Его опытные руки сильно оттягивают соски, а член внутри вдруг не разбухает, сводя этим с ума.
И я кончаю, кончаю, умираю, снова и снова. Так продолжительно, уже осознавая, что мир вокруг померк, и осталась только я.
Изогнувшись в жестоких руках, что приносят лишь удовольствие.
— Сука, — только и выстанывает он, обильно заливая мое влагалище и буквально, обрушивается на мое тело, прижимая к мягкому полу и нежно, нежно целуя. — Моя сука.
Несмотря на полученное удовлетворение и даже больше, Давид злился. Он был очень и очень зол.
Мне уже самой хочется немного динамики, но прежде всего мне хочется раскрыть характеры этих двоих, чтобы понимать мотивы их поступков) Спасибо за понимание. Расскажите, в какое время для вас удобно читать проды?
Глава 33. Давид
Несмотря на регулярное удовлетворение своих самых низменных желаний, Давид был зол.
И злился он в первую очередь на себя.
Стоило надавить и Майя бы все рассказала, но теперь он сам не хотел знать правду. Она ведь могла принести, как бесконечное счастье, так и желание сдохнуть.
Кто такая Майя? Почему она, работая медсестрой в престижной больнице оказалась в притоне для извращенцев? Почему она оказалась девственницей, при этом в ее знаниях о Теме не было ничего невинного?
Давид сгорал в ней, все больше погружаясь в омут разврата.

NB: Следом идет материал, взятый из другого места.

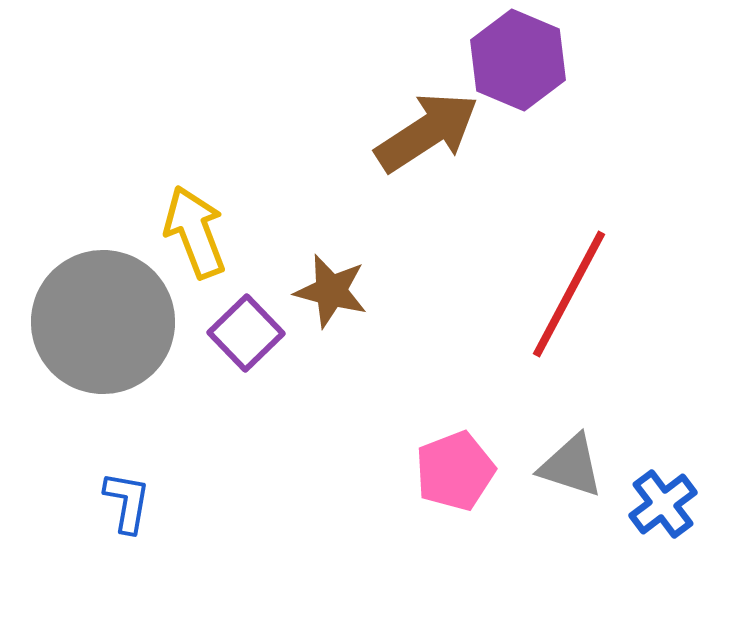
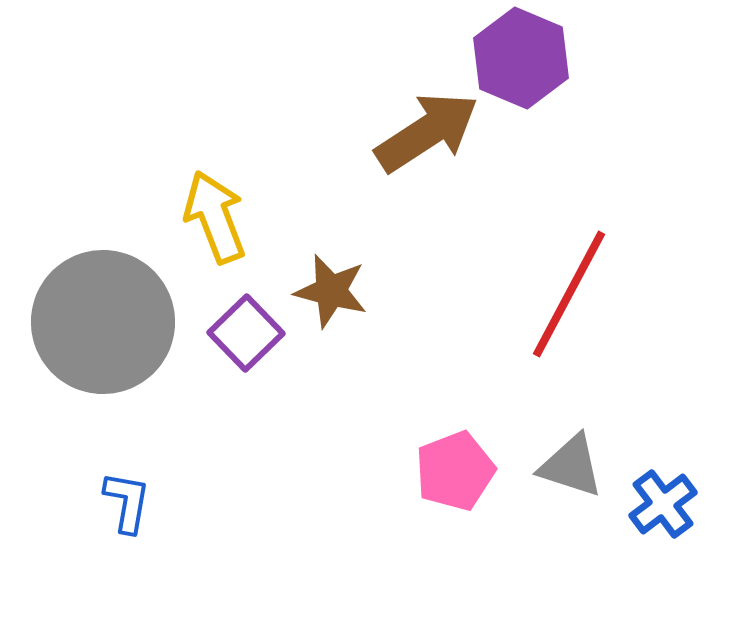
purple hexagon: moved 3 px right, 2 px up
yellow arrow: moved 20 px right, 15 px up
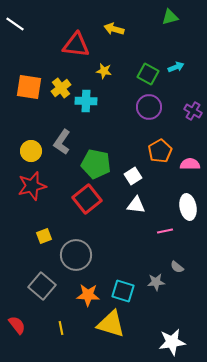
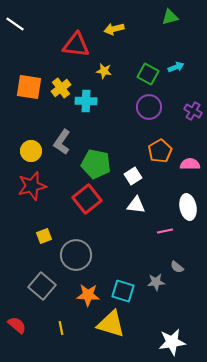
yellow arrow: rotated 30 degrees counterclockwise
red semicircle: rotated 12 degrees counterclockwise
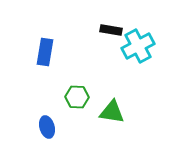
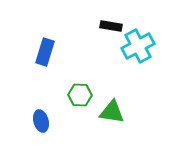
black rectangle: moved 4 px up
blue rectangle: rotated 8 degrees clockwise
green hexagon: moved 3 px right, 2 px up
blue ellipse: moved 6 px left, 6 px up
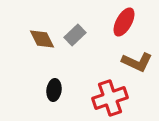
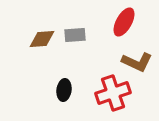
gray rectangle: rotated 40 degrees clockwise
brown diamond: rotated 68 degrees counterclockwise
black ellipse: moved 10 px right
red cross: moved 3 px right, 5 px up
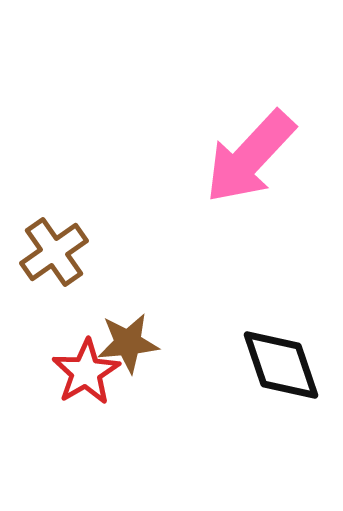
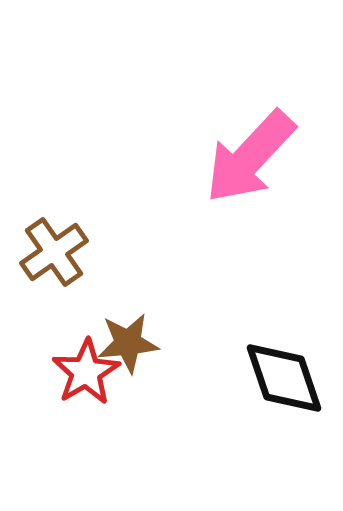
black diamond: moved 3 px right, 13 px down
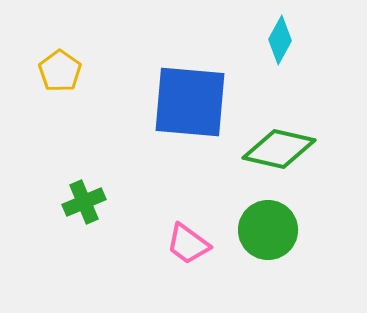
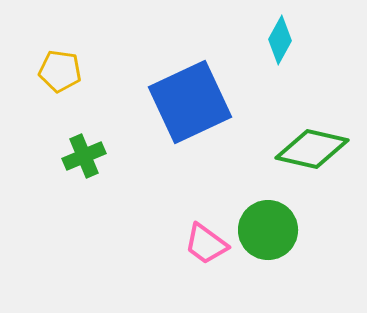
yellow pentagon: rotated 27 degrees counterclockwise
blue square: rotated 30 degrees counterclockwise
green diamond: moved 33 px right
green cross: moved 46 px up
pink trapezoid: moved 18 px right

Давид понимал, что больше не хочет знать правду. Он хочет видеть Майю такой. Покорной, полностью зависящей от него, развратной и одновременно невинной. Идеальной. Идеальной сабой была она в эти два дня, отсасывая по одному кивку. Порой без слов понимая, что нужно раздеться и встать в коленно-локтевую позу.
Ночью она спала беспокойно, часто говорила «нет, не надо» умоляла остановиться и тем самым подтверждала его самые страшные опасения.
И это еще один повод не выяснять правду, потому что воспоминания могут снова сделать ее пустой оболочкой, могут забрать у него Майю.